Asal Mula Gunung Batok

Pegungungan Tengger dan gunung Bromo terletak di sebelah timur kota Malang, Jawa Timur. Pada zaman dahulu, keadaan di Tengger jauh berbeda dengan sekarang. Nama Tengger belum lagi di kenal. Gunung Batok juga belum ada.


Di sebuah desa tak jauh dari gunung Bromo, hiduplah seorang gadis yang cantik jelita. Namanya Rara Anteng. Konon, ketika gadis itu di lahirkan, tidak menangis seperti bayi pada umumnya. Oleh karena itu, ia dinamakan Rara Anteng. Kata orang Jawa anteng artinya tidak banyak bergerak atau tenang.

Banyak jejaka yang melamar Rara Anteng, tetapi semuanya ditolak. Tersebutlah seorang raksasa yang buruk mukanya lagi bengis. Matanya besar sekali. Kumis, janggut, dan cambangnya amat lebat. Raksasa itu pun melamar Rara Anteng. Rara Anteng takut sekali, ia takut menyatakan penolakannya karena raksasa itu pasti akan marah.

Kata Rara Anteng, "Hai raksasa, aku mau kau persunting, asalkan kau bersedia memenuhi permintaanku!"

"Ha, ha, ha,... !" tawa raksasa itu menggelegar. "Katakan cepat, permintaanmu pasti akan ku laksanakan!"

"Ubahlah gunung Bromo ini menjadi sebuah danau yang harus kau selesaikan dalam waktu semalam" kata Rara Anteng. "Sebelum fajar menyingsing dan sebelum ayam jantan berkokok, danau itu harus sudah kau siapkan agar dapat ku pakai mandi".

Rara Anteng berpikir raksasa itu tidak mungkin melaksanakan permintaannya dalam waktu yang sesingkat itu.

Tanpa banyak bicara, raksasa itu mulai bekerja. Ia menggali danau di sekitar gunung bromo itu saja. Dengan sebuah batok atau tempurung yang cukup besar, ia melempar tanah dan batu-batu. Sepanjang malam terdengar bunyi gemuruh. Pohon-pohon di hutan itu sebatang demi sebatang di cabuti dan di lemparkan ke laut Selatan. Binatang-binatang buas pun lari ketakutan.

Rara Anteng amat gelisah. Ternyata raksasa itu amat giat. Malam masih panjang, tetapi pekerjaan raksasa itu hampir selesai. Rara Anteng mencari akal. Hari masih malam, di luar gelap pekat. Dengan tergopoh-gopoh Rara Anteng pergi ke lumbung. Ia mengambil alu, lalu mulai menumbuk padi. Perempuan-perembuan desa bangun semuanya. Mereka pun ikut menumbuk padi.

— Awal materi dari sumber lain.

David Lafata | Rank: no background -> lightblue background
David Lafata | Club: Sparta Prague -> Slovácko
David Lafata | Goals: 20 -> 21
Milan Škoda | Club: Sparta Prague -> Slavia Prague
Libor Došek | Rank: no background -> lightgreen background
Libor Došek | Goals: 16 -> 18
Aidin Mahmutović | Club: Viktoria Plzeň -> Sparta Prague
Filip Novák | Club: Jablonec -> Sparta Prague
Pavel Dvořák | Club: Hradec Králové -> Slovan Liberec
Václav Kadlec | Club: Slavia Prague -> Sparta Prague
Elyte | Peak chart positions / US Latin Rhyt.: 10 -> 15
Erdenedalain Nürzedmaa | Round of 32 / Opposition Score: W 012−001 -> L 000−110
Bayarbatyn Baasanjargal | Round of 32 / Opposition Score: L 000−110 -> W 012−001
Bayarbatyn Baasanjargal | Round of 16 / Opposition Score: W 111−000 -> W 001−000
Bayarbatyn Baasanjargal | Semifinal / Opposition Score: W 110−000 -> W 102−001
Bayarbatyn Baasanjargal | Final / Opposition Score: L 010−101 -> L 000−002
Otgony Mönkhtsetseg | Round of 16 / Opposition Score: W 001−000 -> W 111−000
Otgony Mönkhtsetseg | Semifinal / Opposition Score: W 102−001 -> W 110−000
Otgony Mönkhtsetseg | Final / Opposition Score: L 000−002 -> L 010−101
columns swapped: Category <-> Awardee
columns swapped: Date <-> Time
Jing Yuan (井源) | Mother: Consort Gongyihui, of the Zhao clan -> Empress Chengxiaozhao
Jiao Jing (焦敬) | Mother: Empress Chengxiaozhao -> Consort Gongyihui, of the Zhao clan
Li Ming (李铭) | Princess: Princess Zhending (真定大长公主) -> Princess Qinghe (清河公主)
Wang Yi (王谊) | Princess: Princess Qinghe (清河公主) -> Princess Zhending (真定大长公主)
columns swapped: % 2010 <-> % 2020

Mendengan suara orang-orang menumbuk padi itu ayam-ayam jantan pun terkejut. Ayam jantan di seluruh desa pun berkokok bersahut-sahutan.

Alangkah terkejutnya raksasa itu mendengar ayam jantan berkokok dan bunyi alu yang berdentang-dentang. Ia bangkit  memandang ke arah timur. Ternyata hari masih gelap. Ia juga tidak melihat sinar matahari pada waktu fajar.

Tinggal sebatok lagi tanah galian yang harus di pindahkan. Tubuh raksasa itu tiba-tiba menjadi lemas. Tak kuasa ia melemparkan batok penuh gaalian tanah yang terakhir. Robohlah raksasa itu ke tanah.

"O..., Rara Anteng, Rara Anteng....,,,,,"keluh raksasa itu. Batok dan tanah galian itu menutupi tubuhnya dan jadilah sebuah gunung bernama Gunung Batok.

Danau di sekitar gunung Batok hampir selesai, tetapi belum sempat di isi air. Sekarang danau itu di sebut Segara Wedi, yang berarti laut pasir karena danau itu penuh dengan pasir.

Akhirnya, pada suatu hari yang baik, Rara Anteng menikah dengan Joko Tengger. Begitulah asal mula daerah itu di sebut Tengger.